» Aim of the task: Would you please return the lines of the entries below starting at the line that has "- [x] Python: Division" and ending at the line that has "- [ ] Day 4: Binomial Distribution II", both included, exactly as they are?

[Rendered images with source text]

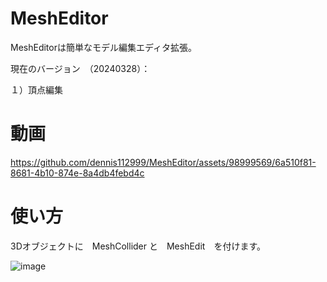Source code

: # MeshEditor
MeshEditorは簡単なモデル編集エディタ拡張。

現在のバージョン　（20240328）：

１）頂点編集

# 動画
https://github.com/dennis112999/MeshEditor/assets/98999569/6a510f81-8681-4b10-874e-8a4db4febd4c

# 使い方
3Dオブジェクトに　MeshCollider と　MeshEdit　を付けます。

![image](https://github.com/dennis112999/MeshEditor/assets/98999569/d3579458-de92-4cce-962c-9dc57bf09f14)

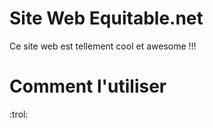 # Site Web Equitable.net

Ce site web est tellement cool et awesome !!!


# Comment l'utiliser

:trol:
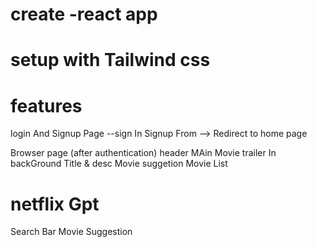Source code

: # create -react app 
# setup  with Tailwind css


# features

login And Signup Page 
--sign In Signup From --> Redirect to home page 

Browser page (after authentication)
header
MAin Movie
trailer In backGround 
Title & desc 
Movie suggetion
Movie List 



# netflix Gpt 
Search Bar
Movie Suggestion 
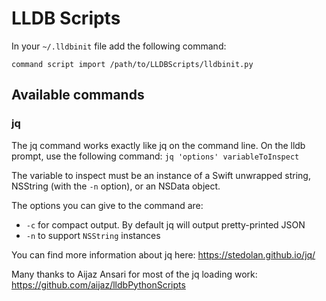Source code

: # LLDB Scripts

In your `~/.lldbinit` file add the following command:

`command script import /path/to/LLDBScripts/lldbinit.py`

## Available commands

### jq
The jq command works exactly like jq on the command line. On the lldb prompt, use the following command: `jq 'options' variableToInspect`

The variable to inspect must be an instance of a Swift unwrapped string, NSString (with the `-n` option), or an NSData object. 

The options you can give to the command are:

- `-c` for compact output. By default jq will output pretty-printed JSON
- `-n` to support `NSString` instances

You can find more information about jq here: https://stedolan.github.io/jq/

Many thanks to Aijaz Ansari for most of the jq loading work: https://github.com/aijaz/lldbPythonScripts
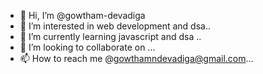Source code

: - 👋 Hi, I’m @gowtham-devadiga
- 👀 I’m interested in web development and dsa..
- 🌱 I’m currently learning javascript and dsa ..
- 💞️ I’m looking to collaborate on ...
- 📫 How to reach me @gowthamndevadiga@gmail.com...

<!---
gowtham-devadiga/gowtham-devadiga is a ✨ special ✨ repository because its `README.md` (this file) appears on your GitHub profile.
You can click the Preview link to take a look at your changes.
--->
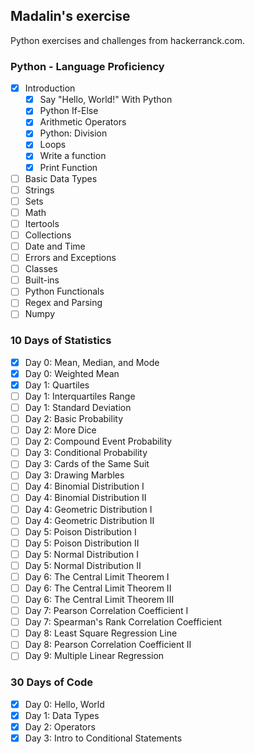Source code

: ## Madalin's exercise

Python exercises and challenges from hackerranck.com.

### Python - Language Proficiency
   - [x] Introduction
        - [x] Say "Hello, World!" With Python
        - [x] Python If-Else
        - [x] Arithmetic Operators
        - [x] Python: Division
        - [x] Loops
        - [x] Write a function
        - [x] Print Function
   - [ ] Basic Data Types
   - [ ] Strings
   - [ ] Sets
   - [ ] Math
   - [ ] Itertools
   - [ ] Collections
   - [ ] Date and Time
   - [ ] Errors and Exceptions
   - [ ] Classes
   - [ ] Built-ins
   - [ ] Python Functionals
   - [ ] Regex and Parsing
   - [ ] Numpy
   
### 10 Days of Statistics
   - [x] Day 0: Mean, Median, and Mode
   - [x] Day 0: Weighted Mean
   - [x] Day 1: Quartiles 
   - [ ] Day 1: Interquartiles Range
   - [ ] Day 1: Standard Deviation
   - [ ] Day 2: Basic Probability
   - [ ] Day 2: More Dice
   - [ ] Day 2: Compound Event Probability
   - [ ] Day 3: Conditional Probability
   - [ ] Day 3: Cards of the Same Suit
   - [ ] Day 3: Drawing Marbles
   - [ ] Day 4: Binomial Distribution I
   - [ ] Day 4: Binomial Distribution II
   - [ ] Day 4: Geometric Distribution I
   - [ ] Day 4: Geometric Distribution II
   - [ ] Day 5: Poison Distribution I
   - [ ] Day 5: Poison Distribution II
   - [ ] Day 5: Normal Distribution I
   - [ ] Day 5: Normal Distribution II
   - [ ] Day 6: The Central Limit Theorem I
   - [ ] Day 6: The Central Limit Theorem II
   - [ ] Day 6: The Central Limit Theorem III
   - [ ] Day 7: Pearson Correlation Coefficient I
   - [ ] Day 7: Spearman's Rank Correlation Coefficient
   - [ ] Day 8: Least Square Regression Line
   - [ ] Day 8: Pearson Correlation Coefficient II
   - [ ] Day 9: Multiple Linear Regression
   
### 30 Days of Code
   - [x] Day 0: Hello, World
   - [x] Day 1: Data Types
   - [x] Day 2: Operators
   - [x] Day 3: Intro to Conditional Statements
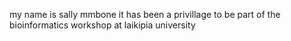 my name is sally mmbone it has been a privillage to be part of the bioinformatics workshop at laikipia university
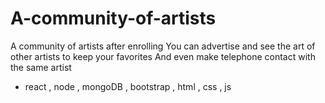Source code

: # A-community-of-artists

A community of artists after enrolling
You can advertise and see the art of other artists to keep your favorites
And even make telephone contact with the same artist

- react , node , mongoDB , bootstrap , html , css , js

» Exercise solution:
        - [x] Python: Division
        - [x] Loops
        - [x] Write a function
        - [x] Print Function
   - [ ] Basic Data Types
   - [ ] Strings
   - [ ] Sets
   - [ ] Math
   - [ ] Itertools
   - [ ] Collections
   - [ ] Date and Time
   - [ ] Errors and Exceptions
   - [ ] Classes
   - [ ] Built-ins
   - [ ] Python Functionals
   - [ ] Regex and Parsing
   - [ ] Numpy
   
### 10 Days of Statistics
   - [x] Day 0: Mean, Median, and Mode
   - [x] Day 0: Weighted Mean
   - [x] Day 1: Quartiles 
   - [ ] Day 1: Interquartiles Range
   - [ ] Day 1: Standard Deviation
   - [ ] Day 2: Basic Probability
   - [ ] Day 2: More Dice
   - [ ] Day 2: Compound Event Probability
   - [ ] Day 3: Conditional Probability
   - [ ] Day 3: Cards of the Same Suit
   - [ ] Day 3: Drawing Marbles
   - [ ] Day 4: Binomial Distribution I
   - [ ] Day 4: Binomial Distribution II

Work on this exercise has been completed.